Christo und Jeanne-Claude (-> Wikipedia) könnten Vorbild bei der “Verhüllung” des Grauen Esels am Delftor gewesen sein. Was wird aus dem Gebäude? Es bleibt spannend. Derzeit jedenfalls sieht es allemal besser aus, als die letzten Jahrzehnte. (Foto: Heinz Matschall -> mehr Alsen)

Auch wenn es möglicherweise niemanden interessiert, so setze ich dennoch einem harten Mitbewohner hier ein kleines Denkmal. Denn im Herbst legte ich einen Teich neu an. Er/sie musste kurzfristig ausziehen. Dann war er/sie der Frosch, der wieder als erster einzog und paddelnd das neue Areal erkundete. Verkroch sich dann, als es fror … und wurde nicht mehr gesehen. Kurz vor Abhalten des Natur – Götterdienstes dann meldete er/sie sich zurück. Das ist doch der Rede wert!

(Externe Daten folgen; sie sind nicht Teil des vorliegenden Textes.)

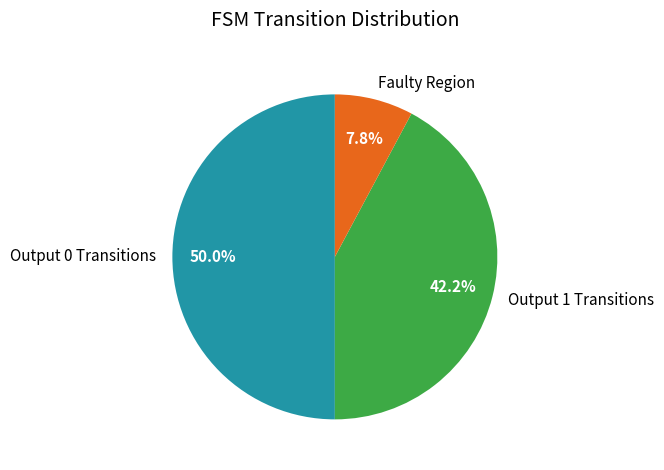

Between Faulty Region and Output 1 Transitions, which is larger?

Output 1 Transitions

Vor Wochen schon hat das Suder Fischhaus geschlossen. Aber die Hoffnung, dort irgendwann doch wieder lecker Fisch kaufen zu können, blieb. Das Haus war ja “unversehrt”. Nun ist Schluss mit dem Hoffen. Alles wurde rausgerissen, auch aussen wurde intensiv saniert. So sehen wir diese Tage nur noch die Andeutung eines Schriftzuges. Schade drum.
Gut, daß die Stadt in den letzten Jahren an verschiedenen Straßen und Plätzen immer mal wieder kleine Zwiebeln bunter Frühlingsboten eingesetzt hat. So erstrahlt es hier und da in bunten Farben und lässt das triste Straßengrau etwas in den Hintergrund treten. Weiter so! (Bild Ecke Robert-Koch-Straße / Edendorfer Straße)
Anfang der 80er öffnete das erste griechische Restaurant in Itzehoe in der Poststraße. Viele Jahre wurde es geführt von der Familie Chalos unter dem Namen Syrtaki. Nun ist der Sohn der Familie, Dimitri “Jimmi”, an diesen Ort zurückgekehrt. Poseidon heißt das gemütliche Restaurant nun. Der erste Gaumentest verlief sehr positiv: Mmmmmh!